Subject: Re: RelCache (aka ELF prebinding) news
To: Thor Lancelot Simon <tls@rek.tjls.com>
From: Bang Jun-Young <junyoung@netbsd.org>
List: tech-kern
Date: 12/03/2002 16:52:18
On Tue, Dec 03, 2002 at 02:27:02AM -0500, Thor Lancelot Simon wrote:
> On Tue, Dec 03, 2002 at 11:29:19AM +0900, Bang Jun-Young wrote:
> > On Mon, Dec 02, 2002 at 06:50:58AM -0500, Ty Sarna wrote:
> > > 
> > > For example, I just compiled bin/cat from the 1.6 sources. I download
> > > bin/cat from ftp.netbsd.org and it is identical to mine. There are a
> > > zillion small ways in which this is useful. Don't screw it up.
> > 
> > (You do have a point ;-)
> > 
> > I agree. Timestamp in ELF binary doesn't seem to be a good idea, either.
> > 
> > Now I'm wondering: is there any 64 bit long checksum available? Or is
> > it safe to two different 32 bit checksum methods for a single file?
> 
> I'm curious how you decided that the likelihood of a random collision was
> too great with a 32-bit sum.

for (;;) {
	"I'm going to use CRC32."

	"No, it's too weak.

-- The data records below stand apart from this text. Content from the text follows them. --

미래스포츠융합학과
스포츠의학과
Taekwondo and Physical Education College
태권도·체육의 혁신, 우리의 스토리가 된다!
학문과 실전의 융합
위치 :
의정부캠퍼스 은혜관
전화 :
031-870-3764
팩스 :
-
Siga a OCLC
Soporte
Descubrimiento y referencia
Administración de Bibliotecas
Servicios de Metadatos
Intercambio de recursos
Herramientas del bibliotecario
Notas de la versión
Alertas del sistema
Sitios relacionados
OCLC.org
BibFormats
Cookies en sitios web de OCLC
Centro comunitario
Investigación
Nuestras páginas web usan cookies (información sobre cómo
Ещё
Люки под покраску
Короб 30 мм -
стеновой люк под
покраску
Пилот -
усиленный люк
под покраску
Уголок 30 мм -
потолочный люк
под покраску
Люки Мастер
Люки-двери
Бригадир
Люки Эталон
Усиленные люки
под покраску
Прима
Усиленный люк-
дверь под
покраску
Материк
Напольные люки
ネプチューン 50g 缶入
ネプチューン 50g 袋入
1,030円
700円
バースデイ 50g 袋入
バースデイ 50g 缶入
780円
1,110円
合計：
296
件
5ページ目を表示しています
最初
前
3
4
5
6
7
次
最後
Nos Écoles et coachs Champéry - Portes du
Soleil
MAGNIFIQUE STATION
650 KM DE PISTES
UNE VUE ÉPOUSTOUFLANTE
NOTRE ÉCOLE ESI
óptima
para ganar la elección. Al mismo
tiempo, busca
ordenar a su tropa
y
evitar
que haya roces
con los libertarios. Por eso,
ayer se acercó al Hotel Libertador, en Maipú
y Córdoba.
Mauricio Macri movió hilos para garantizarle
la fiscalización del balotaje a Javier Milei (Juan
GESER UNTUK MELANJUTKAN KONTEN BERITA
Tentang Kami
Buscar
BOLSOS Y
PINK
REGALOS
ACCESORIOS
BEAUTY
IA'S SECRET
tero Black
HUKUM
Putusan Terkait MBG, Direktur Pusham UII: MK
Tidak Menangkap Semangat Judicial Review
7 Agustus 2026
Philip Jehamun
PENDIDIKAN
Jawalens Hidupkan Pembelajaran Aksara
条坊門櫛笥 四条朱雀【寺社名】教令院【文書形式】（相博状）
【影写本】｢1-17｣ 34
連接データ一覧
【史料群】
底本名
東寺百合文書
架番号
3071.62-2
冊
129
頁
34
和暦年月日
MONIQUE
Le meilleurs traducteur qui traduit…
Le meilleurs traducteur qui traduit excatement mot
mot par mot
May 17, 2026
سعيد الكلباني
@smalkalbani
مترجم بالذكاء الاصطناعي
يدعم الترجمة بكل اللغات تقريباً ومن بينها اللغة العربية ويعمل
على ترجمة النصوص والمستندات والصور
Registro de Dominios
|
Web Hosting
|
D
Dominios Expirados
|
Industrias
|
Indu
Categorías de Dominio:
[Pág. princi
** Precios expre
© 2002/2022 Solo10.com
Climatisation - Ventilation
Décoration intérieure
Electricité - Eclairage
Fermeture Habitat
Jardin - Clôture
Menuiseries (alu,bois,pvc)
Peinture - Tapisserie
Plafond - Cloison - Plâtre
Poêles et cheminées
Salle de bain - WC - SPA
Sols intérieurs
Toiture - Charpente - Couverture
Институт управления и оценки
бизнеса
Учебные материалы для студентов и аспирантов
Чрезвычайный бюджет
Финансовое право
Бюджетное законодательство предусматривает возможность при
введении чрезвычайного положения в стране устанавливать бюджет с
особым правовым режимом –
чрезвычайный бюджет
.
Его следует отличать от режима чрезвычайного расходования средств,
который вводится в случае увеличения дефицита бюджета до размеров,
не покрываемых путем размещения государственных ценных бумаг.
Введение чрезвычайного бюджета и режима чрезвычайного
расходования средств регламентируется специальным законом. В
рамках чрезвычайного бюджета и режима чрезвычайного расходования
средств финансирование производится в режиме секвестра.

Use MD5."

	"Okay, I will use MD5."

	"It's too slow. Use random numbers."

	"Random number is not good. CRC32 is just enough."
}

> I started to make some rather simplistic
> mathematical arguments here but after investigating the literature on
> CRC error rates for about an hour, all I'm really sure of is that my
> calculations were wrong.
> 
> However, there are significantly better 32-bit CRC polynomials than the
> usual one; the one used by iSCSI is particularly good, against the kind
> of errors seen in data communications links at least.  Whether it is
> better for this purpose, I couldn't really say, because I cannot answer
> even the weak question "given two random bitstrings of length N, what is
> the probability that they will have the same 32-bit CRC result with
> polynomial M", much less "given two ELF object files of length N, what is
> the probability that they will have the same 32-bit CRC result with
> polynomial M", which is what we care about (since the relcache can
> obviously use the file size to eliminate all other collisions).
> 
> Note that the modification time of the file can also be used to further
> reduce the number of random collisions, quite possibly close enough to
> zero that nobody will ever see one -- but I can't _prove_ this, or even
> reason about it with any real basis except for a Very Strong Hunch.  
> Anyone feeling mathematical?
> 
> I really think that a 32-bit sum suffices unless you really believe that
> the inputs are likely to be such that CRC-32 will produce poor results.  But
> if you really want more bits, you could use both CRC-32 and another 32-bit
> (or shorter) sum such as an Adler-32 or Fletcher-32 sum, or just use a
> longer sum that is faster to compute than CRC, such as a 40, 48, or 64-bit
> Fletcher sum.
> 
> Note that the Fletcher-32 sum should be significantly faster to compute
> than the Adler-32 sum, and should serve just fine for this purpose, so if
> you decide to use CRC32 and something else, it would be a good choice.
> 
> For some good references on checksums and CRCs, see:
> 
> http://www.haifa.il.ibm.com/satran/ips/draft-sheinwald-iscsi-crc-01.txt
> http://www.diskdrive.com/reading-room/white-papers/Definitive_CRC32C_Paper.pdf
> 
> http://www.ece.cmu.edu/~ips/archive/draft-cavanna-iscsi-crc-vs-cksum-01.txt
> 
> Note that the last of those three references contains some mistakes in its
> reasoning about the probability of various kinds of checksum failures, but
> is still a good general overview of the different kinds of sums available,
> and is less mathematically daunting than the first two.
> 
> Also note that the commonly-used "CRC-64", originally from Matt Dillon's
> "diabolo" code, I believe, uses a rather poorly chosen polynomial (to begin
> with, it's really only 56 bits -- one end is all zeroes!) and is not a great
> choice.

Thanks for your comments.

Conclusion: I will be back to using CRC32.

Jun-Young

-- 
Bang Jun-Young <junyoung@netbsd.org>